Summer is winding down and the traditional PCS season is behind us with the school year beginning for military kids who may not only be entering a new grade, but who are also adjusting to a new location and new school.
One of the hardest things our family faced when it came to parenting military children was watching them have to start over and be the “new kid” multiple times. I remember a remark our oldest son made at age 13, right before he walked onto a new baseball team, “I feel like no matter how good I get, we move, and I have to prove myself all over again.”
But as long as the military stays mobile, the need for helping our children cope with PCS moves will stay. Here are some resources you might not be aware of, along with a few tips.
1) Allow Time for Grief and Goodbyes
As much as we’d like kids to be on our timetable, it’s important to remember that there is nothing “normal” about moving repeatedly during the growing up years. Acknowledge this and let your child set the pace for his grief--because saying goodbye to beloved friends and places is a real loss — and offer a listening ear and ideas for how they’ll stay connected to their friends, if that’s what they want.
Some advice in a recent post from Judy Davis, the “Direction Diva”:
“Carve out enough time for your children to say goodbye to the people and places that were such a big part of their lives. Encourage your kids to talk about ways they will stay in touch with the friends they have connected with. Don’t forget to make sure they have exchanged contact information.”
2) Reach Out Ahead of Time to Smooth The Transition
Whether it’s friends of friends who are stationed where you’re headed, the base’s information pages or social media, there’s sure to be a potential connection before you even arrive. Also take a look at:
- The Youth Sponsorship Program: a Military Family Program connecting incoming youth with information and a personal connection to another youth. The program is administered by local installations — check with your base’s website or youth center for details.
- Military Child Education Coalition’s Student 2 Student program: student-led program designed to aid kids transitioning in and out of schools.
- Military Kids Connect from Military OneSource: personal stories from other military kids, help with coping skills, connecting with other youth.
Also make a point of attending newcomers’ events, “Meet the Teacher,” and school open houses. Be that parent. Introduce yourself and keep an eye out for potential neighbors and friends.
3) Sign Them Up
Gently encourage kids to try new activities. Remind them it’s a fresh start and could be a time to join a new after-school club or try an activity they’ve always wanted to do. Make connections through a youth group (your installation’s chapel may host one) or check out the Youth Center.

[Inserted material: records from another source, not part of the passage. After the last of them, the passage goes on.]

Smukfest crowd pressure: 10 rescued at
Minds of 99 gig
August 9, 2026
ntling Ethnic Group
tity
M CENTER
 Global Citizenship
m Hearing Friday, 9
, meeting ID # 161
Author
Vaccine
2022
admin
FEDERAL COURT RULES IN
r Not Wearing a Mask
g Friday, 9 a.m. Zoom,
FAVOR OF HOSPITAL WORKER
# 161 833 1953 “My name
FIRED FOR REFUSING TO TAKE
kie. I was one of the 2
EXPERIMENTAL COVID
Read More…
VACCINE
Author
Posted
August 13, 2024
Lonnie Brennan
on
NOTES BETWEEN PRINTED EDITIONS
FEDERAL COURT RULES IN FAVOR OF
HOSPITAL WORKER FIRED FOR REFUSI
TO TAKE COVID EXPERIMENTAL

If you arrive in summer, check out youth center day camps, which offer activities for many interests from cooking to technology and can help your kids make friends before heading into a new school.

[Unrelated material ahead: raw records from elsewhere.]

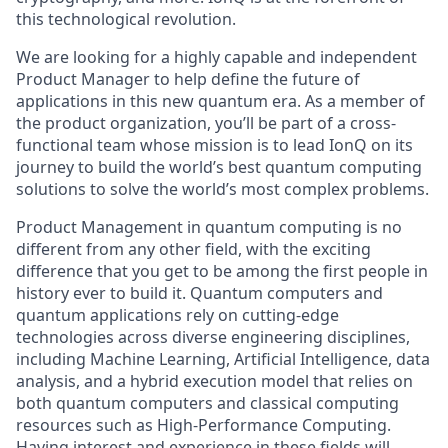
this technological revolution.
We are looking for a highly capable and independent
Product Manager to help define the future of
applications in this new quantum era. As a member of
the product organization, you’ll be part of a cross-
functional team whose mission is to lead IonQ on its
journey to build the world’s best quantum computing
solutions to solve the world’s most complex problems.
Product Management in quantum computing is no
different from any other field, with the exciting
difference that you get to be among the first people in
history ever to build it. Quantum computers and
quantum applications rely on cutting-edge
technologies across diverse engineering disciplines,
including Machine Learning, Artificial Intelligence, data
analysis, and a hybrid execution model that relies on
both quantum computers and classical computing
resources such as High-Performance Computing.
Having interest and experience in these fields will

4) Accept That The Transition Will Not Be Smooth
If you’ve lived in a place where your child had close friends and felt plugged in, understand the time needed for transition, especially if you have other things going in your family like the active duty parent deploying. Restarting normal routines will help, as well as setting the tone with your own positive attitude.

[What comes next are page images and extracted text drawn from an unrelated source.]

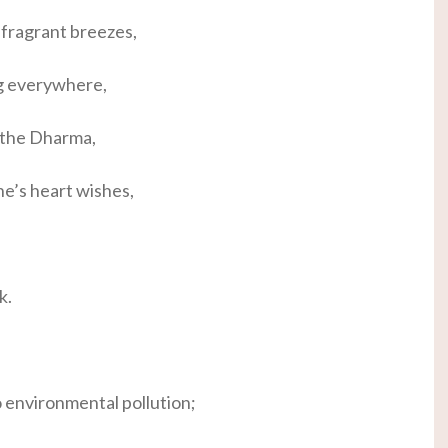
fragrant breezes,
g everywhere,
 the Dharma,
ne’s heart wishes,
k.
o environmental pollution;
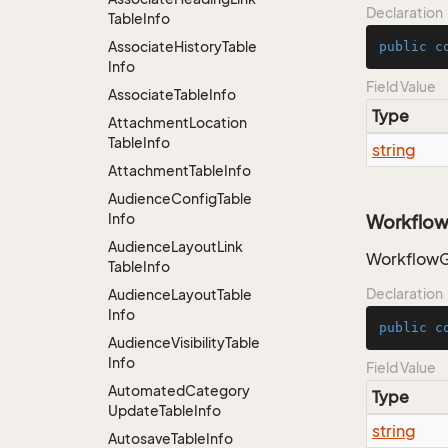
Declaration
Table
Info
Associate
History
Table
public
c
Info
Field Value
Associate
Table
Info
Type
Attachment
Location
Table
Info
string
Attachment
Table
Info
Audience
Config
Table
Info
Workflow
Audience
Layout
Link
WorkflowG
Table
Info
Declaration
Audience
Layout
Table
Info
public
c
Audience
Visibility
Table
Info
Field Value
Automated
Category
Type
Update
Table
Info
string
Autosave
Table
Info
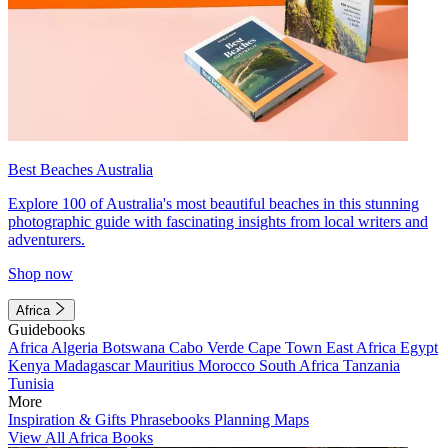
Best Beaches Australia
Explore 100 of Australia's most beautiful beaches in this stunning
photographic guide with fascinating insights from local writers and
adventurers.
Shop now
Africa
Guidebooks
Africa
Algeria
Botswana
Cabo Verde
Cape Town
East Africa
Egypt
Kenya
Madagascar
Mauritius
Morocco
South Africa
Tanzania
Tunisia
More
Inspiration & Gifts
Phrasebooks
Planning Maps
View All Africa Books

A good tip from the post “6 Playground Rules to Help Kids Cope with PCS”:
“Sometimes, it takes a conscious effort to move beyond our immediate discomfort and look forward to new experiences. We do have the opportunity as parents to work on intentionally orienting our kids’ focus towards the adventures yet to come versus the stress of the present or longing for the past.”
5) Recognize if Your Child Needs More Help
How can you know if the problem is normal moving blues or something that could use more attention?
Observe, allow time, and then ask your child. Sometimes kids need to talk to someone outside the immediate family to work through their feelings. School counselors, a chaplain or teacher, or even the free, confidential Military Family Life Counselors trained specifically to deal with military family issues (connect through Military OneSource) are all resources.